From Trish Jackson, the Chief Advancement Officer at Northfield Mount Hermon School

Another colleague, Trish Jackson, the Chief Advancement Officer at Northfield Mount Hermon School, talked about her alma mater, Scripps College. They do a terrific job with new trustee orientation by including it at the beginning of the board meeting in March, prior to them beginning their full term in July. The half-day session is open to all trustees and is frequently attended by many who want the review and chance to meet new trustees.

She also shared that she appreciates the Scripps Board “Report Card.” As a trustee, she always receives an annual report from the Chair of Governance Committee that notes her attendance and participation in meetings as well as philanthropic activity and any special service to the institution.
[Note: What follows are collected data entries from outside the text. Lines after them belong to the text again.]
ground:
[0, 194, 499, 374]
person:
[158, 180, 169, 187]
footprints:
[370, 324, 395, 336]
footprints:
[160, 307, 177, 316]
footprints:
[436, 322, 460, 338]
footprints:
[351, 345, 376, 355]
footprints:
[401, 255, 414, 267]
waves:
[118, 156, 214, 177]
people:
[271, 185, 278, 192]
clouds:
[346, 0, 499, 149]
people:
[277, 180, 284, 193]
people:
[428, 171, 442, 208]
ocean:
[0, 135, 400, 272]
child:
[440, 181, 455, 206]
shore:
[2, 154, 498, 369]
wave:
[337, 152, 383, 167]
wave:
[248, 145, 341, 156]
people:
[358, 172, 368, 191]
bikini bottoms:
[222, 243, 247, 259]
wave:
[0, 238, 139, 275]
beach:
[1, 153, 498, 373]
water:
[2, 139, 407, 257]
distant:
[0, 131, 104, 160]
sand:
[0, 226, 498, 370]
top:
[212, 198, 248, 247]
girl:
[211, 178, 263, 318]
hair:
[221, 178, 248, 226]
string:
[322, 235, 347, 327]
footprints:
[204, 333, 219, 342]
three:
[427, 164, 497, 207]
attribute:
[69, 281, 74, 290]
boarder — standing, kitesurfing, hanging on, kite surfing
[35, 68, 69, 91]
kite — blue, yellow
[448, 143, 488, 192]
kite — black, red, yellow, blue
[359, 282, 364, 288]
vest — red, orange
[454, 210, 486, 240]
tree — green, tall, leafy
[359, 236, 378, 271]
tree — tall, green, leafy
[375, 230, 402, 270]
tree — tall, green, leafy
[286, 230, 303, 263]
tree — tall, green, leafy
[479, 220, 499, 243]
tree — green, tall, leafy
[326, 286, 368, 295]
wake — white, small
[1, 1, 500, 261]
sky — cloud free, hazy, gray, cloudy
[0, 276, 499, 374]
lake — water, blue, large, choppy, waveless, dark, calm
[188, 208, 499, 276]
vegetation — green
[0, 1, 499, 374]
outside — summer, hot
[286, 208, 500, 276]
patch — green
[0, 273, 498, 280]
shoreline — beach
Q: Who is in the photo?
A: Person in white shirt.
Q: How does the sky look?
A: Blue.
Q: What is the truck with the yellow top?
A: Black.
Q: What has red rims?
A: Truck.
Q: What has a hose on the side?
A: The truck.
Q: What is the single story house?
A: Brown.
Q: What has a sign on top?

While at Smith, where she served as Vice President for Advancement, she and her colleagues instituted tailored Annual Advancement Assignment Plans for each trustee which were reviewed quarterly with them by senior member of the advancement staff. And, while the details were only shared with Governance Committee, she was frequently asked during meetings related to reappointments if trustees had performed effectively in their advancement work.

The on-boarding of new trustees at these institutions can only benefit the organization as trustees learn more and can contribute more effectively and earlier in their tenure. Additionally, the trustees learn early on that trusteeship is a very important responsibility and must be taken seriously.

The descriptions of these programs at Scripps and Smith recognize the importance of on-going development. Here, members are more engaged and are far more valued leaders of the institution.

Board governance is the single most significant role of the board for trustees. It informs who will be on the board and the significance of their role in leading the institution. A thoughtful and thorough Board engagement program will ensure that you leverage the full value of your governing leaders.